I don't agree with the weaponised usage of biological sex definitions, and I don't think any other definitions need be seen as "lesser". We know the history of how marriage came about but most of us don't view gay marriage as a lesser thing.
 
Absence or presence of a penis is a fact. Interpreting that as sign of biological sex is a construct.
Not really. It might conceivably turn out to be wrong, but we're back to reproductive sex again (and no definition of biological sex can avoid reproduction). So if it turns out that the baby with a penis isn't actually developing to reproduce in the 'male' way, it may be that the interpretation of the presence of a penis was wrong, but generally speaking, 'having a penis' is quite a reliable indicator, and sadly if the interpretation is wrong, that's an indication of a developmental disorder.

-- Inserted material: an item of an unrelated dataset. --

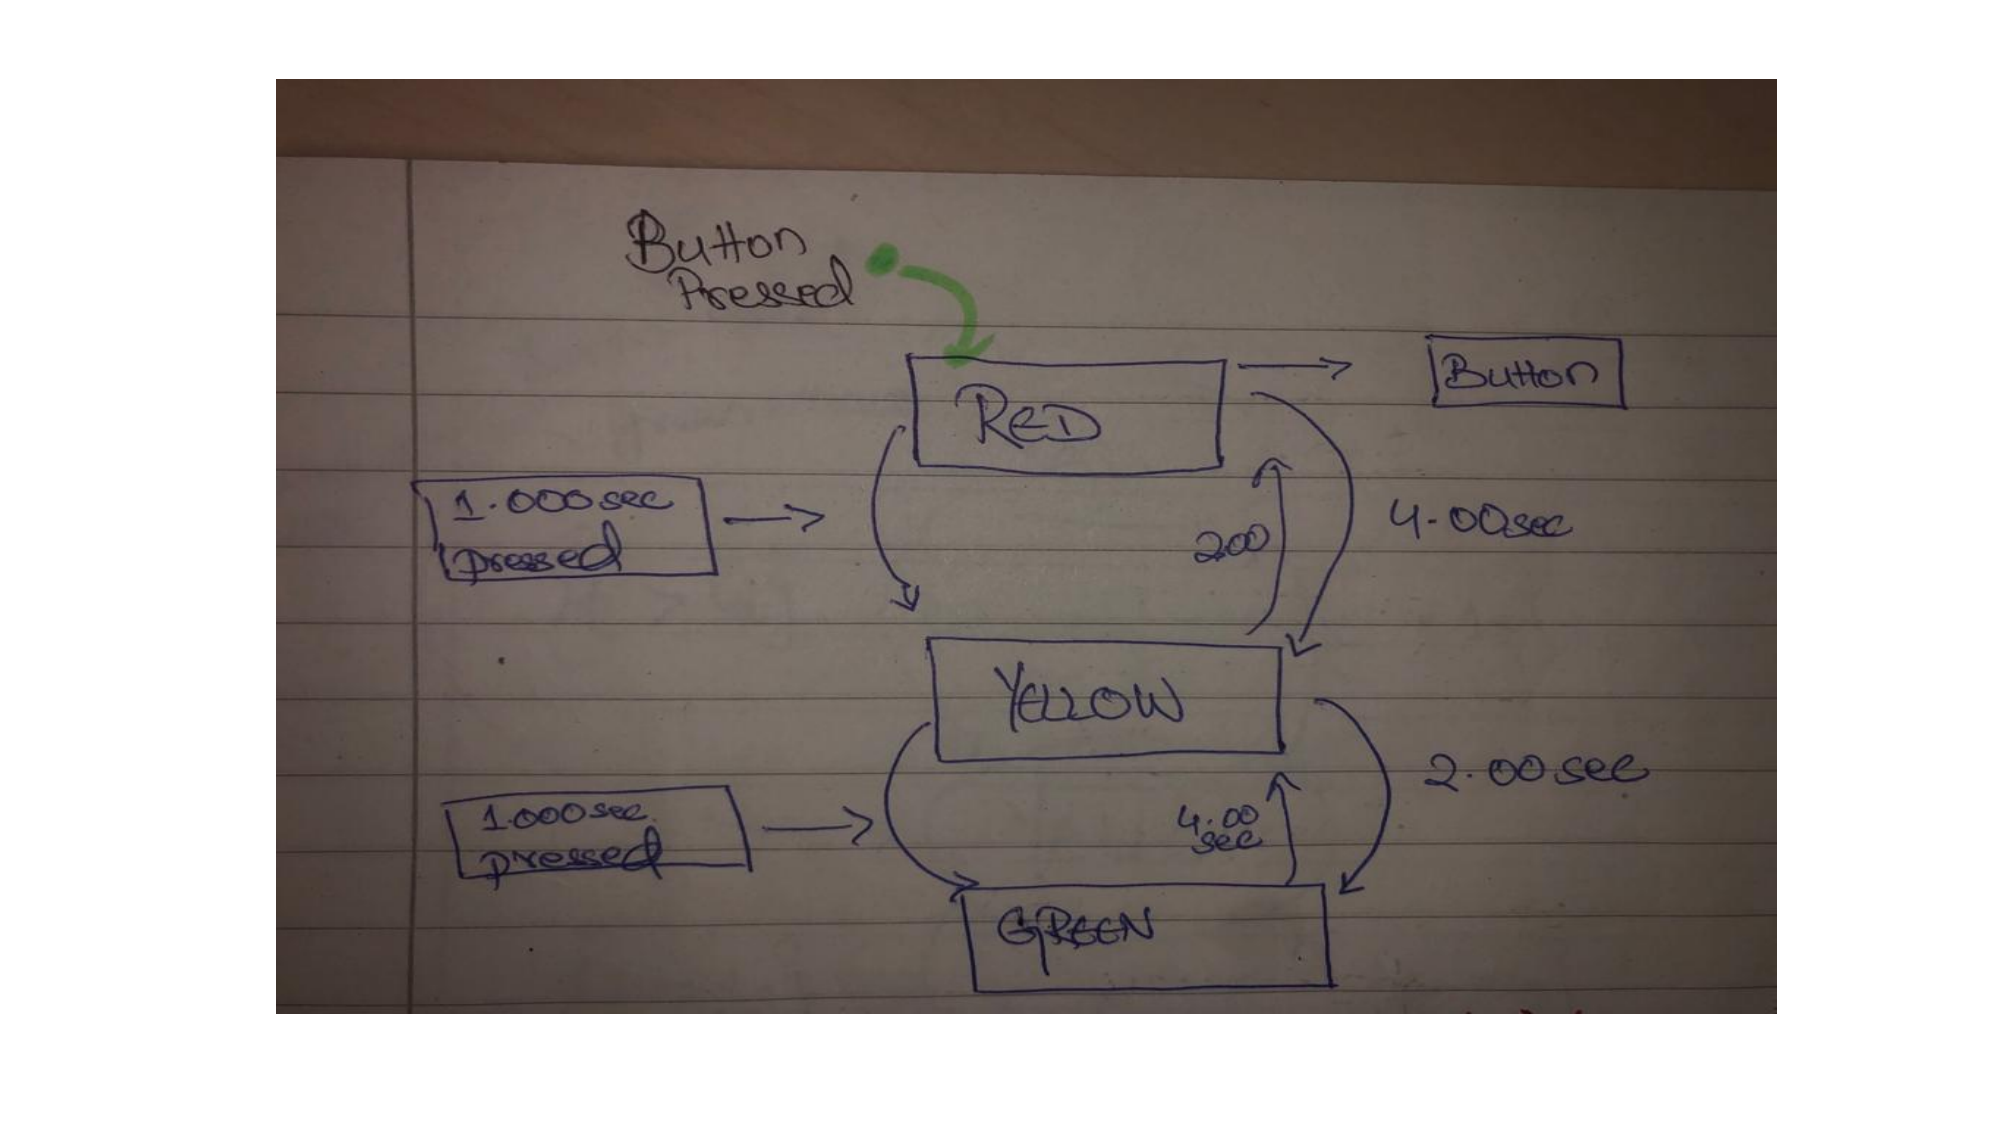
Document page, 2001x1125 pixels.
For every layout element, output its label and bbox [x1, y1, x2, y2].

This is where I do have an issue with some of the language that is coming in for these things - in this instance, 'assigned male/female at birth'. What exactly are we talking about there if not sex? But the word 'assign' has connotations of an active role on the part of the assigner, as if it could have been done differently. So later, you can say 'I was assigned male/female at birth, but I'm not really'. I think that misunderstands what is done at birth tbh, and in many instances, it goes as far as suggesting that it was the gender that was being assigned, or as co-op has been saying, that sex is the construct and gender the essential to being, so you can only guess at the essential bit at birth as it only comes out much later.

There is a great deal of muddle over the difference between sex and gender - increasingly so, it seems to me, as I regularly see the word 'gender' used now when what is actually meant is 'sex'. I suspect that people don't really like thinking so hard about it each time so just plump for a default choice, which used to be 'sex' and is now 'gender'. But I see people getting it wrong who really shouldn't be getting it wrong, including science writers. We're in danger here of replacing the old obnoxious, and mostly wrong, sex essentialism with an equally objectionable, and wrong, gender essentialism.
 
This all leads off into its own worm-hole about "passing" and "passing privilege" and then, indirectly to giving puberty blockers to pre-pubescent children who are gender non-conforming and being told the only explanation for that is they are trans, when they should be given options - including being gender non-conforming

Pre-pubescent children are being denied the option to NOT have puberty blockers? Is that really true? Is this from the Abigail Shrier book?

This is why I don't think a lot of this has nothing to do with feminism. It's just fear mongering.